Abstract

The advent of modern technologies, acquisition of large amounts of crop management and weather data, and advances in computing are reshaping modern agriculture. These advancements have unlocked the power of data by providing valuable insights and more accurate yield predictions. This study utilizes a historic US sweet corn dataset to: (a) evaluate machine learning model performances on sweet corn yield prediction and (b) identify the most influential variables for crop yield predictions. The sweet corn data comprised field-level data for over a quarter-century period (1992–2018) from two primary commercial sweet corn production regions for processing, namely the Upper Midwest and the Pacific Northwest.
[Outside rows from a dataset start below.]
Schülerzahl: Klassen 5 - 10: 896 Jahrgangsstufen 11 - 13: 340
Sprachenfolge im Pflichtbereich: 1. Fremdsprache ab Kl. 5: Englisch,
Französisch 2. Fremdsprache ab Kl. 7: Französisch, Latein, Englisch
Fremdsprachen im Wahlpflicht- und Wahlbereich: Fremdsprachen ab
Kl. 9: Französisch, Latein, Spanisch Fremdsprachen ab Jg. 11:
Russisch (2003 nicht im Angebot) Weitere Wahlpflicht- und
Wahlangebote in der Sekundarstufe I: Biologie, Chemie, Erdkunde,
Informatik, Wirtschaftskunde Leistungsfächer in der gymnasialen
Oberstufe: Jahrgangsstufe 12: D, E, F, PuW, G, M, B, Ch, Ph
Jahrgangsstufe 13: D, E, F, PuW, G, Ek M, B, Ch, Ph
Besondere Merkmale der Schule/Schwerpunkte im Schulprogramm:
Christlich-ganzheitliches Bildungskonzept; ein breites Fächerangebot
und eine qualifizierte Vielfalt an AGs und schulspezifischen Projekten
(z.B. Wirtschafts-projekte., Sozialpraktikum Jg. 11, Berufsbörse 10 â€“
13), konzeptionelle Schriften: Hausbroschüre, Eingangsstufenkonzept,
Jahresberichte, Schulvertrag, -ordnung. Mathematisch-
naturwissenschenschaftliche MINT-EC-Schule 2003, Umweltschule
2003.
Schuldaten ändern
Several machine learning models were trained to predict field-level sweet corn yield from 67 variables of crop genetics, management, weather, and soil factors. The random forest model outperformed all trained models with the lowest RMSE (3.29 Mt/ha) and the highest Pearson’s correlation coefficient (0.77) between predicted and observed yields. Variable importance plots revealed the top three most influential predictor variables as year (time), location (space), and seed source (genetics). Season long total precipitation and average minimum temperature during anthesis were the two most important weather variables in yield prediction. This is the first report of using fine-scale (time and space) crop data and advanced data analytics to leverage insights into commercial sweet corn production.